● The data:

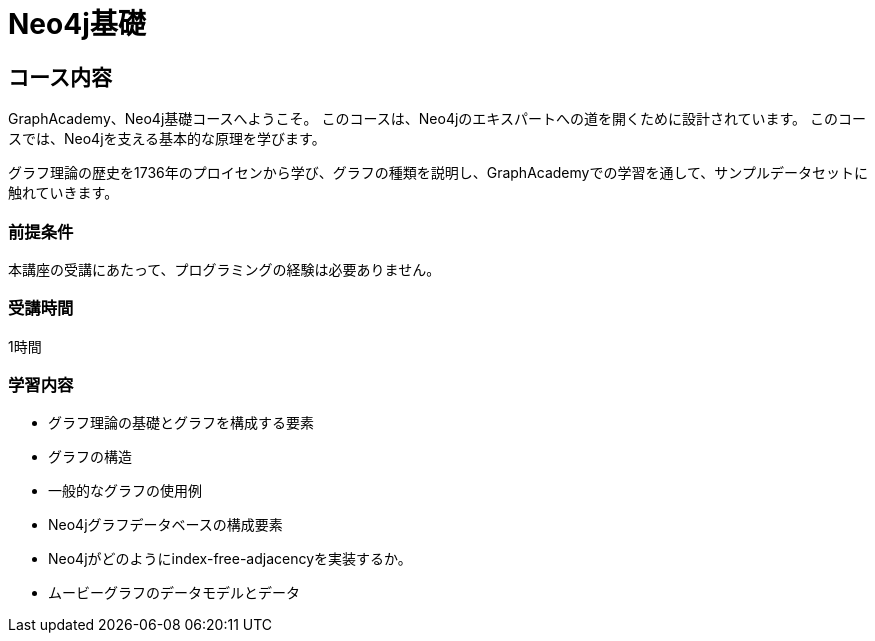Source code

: = Neo4j基礎
:lang: jp
:categories: jp:1
:status: draft
:next: jp-cypher-fundamentals
:duration: 1 hour
:caption: Learn the basics of Neo4j and the property graph model
:video: https://www.youtube.com/embed/W6p0oNbzW3o

== コース内容

GraphAcademy、Neo4j基礎コースへようこそ。
このコースは、Neo4jのエキスパートへの道を開くために設計されています。
このコースでは、Neo4jを支える基本的な原理を学びます。

グラフ理論の歴史を1736年のプロイセンから学び、グラフの種類を説明し、GraphAcademyでの学習を通して、サンプルデータセットに触れていきます。

// このコースでは、グラフデータベースと、Neo4jがどのようにそれらをサポートしているかを紹介します。

// このコースでは、ビデオ、コンテンツ、そして理解度を確認するための質問を用意しています。

=== 前提条件

本講座の受講にあたって、プログラミングの経験は必要ありません。

=== 受講時間

1時間

=== 学習内容

* グラフ理論の基礎とグラフを構成する要素
* グラフの構造
* 一般的なグラフの使用例
* Neo4jグラフデータベースの構成要素
* Neo4jがどのようにindex-free-adjacencyを実装するか。
* ムービーグラフのデータモデルとデータ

● Problem: Please copy, exactly as written, every line in the listing above from the line with "property graph model" up to and including the line with "グラフ理論の歴史を1736年".

● Finished task:
:caption: Learn the basics of Neo4j and the property graph model
:video: https://www.youtube.com/embed/W6p0oNbzW3o

== コース内容

GraphAcademy、Neo4j基礎コースへようこそ。
このコースは、Neo4jのエキスパートへの道を開くために設計されています。
このコースでは、Neo4jを支える基本的な原理を学びます。

グラフ理論の歴史を1736年のプロイセンから学び、グラフの種類を説明し、GraphAcademyでの学習を通して、サンプルデータセットに触れていきます。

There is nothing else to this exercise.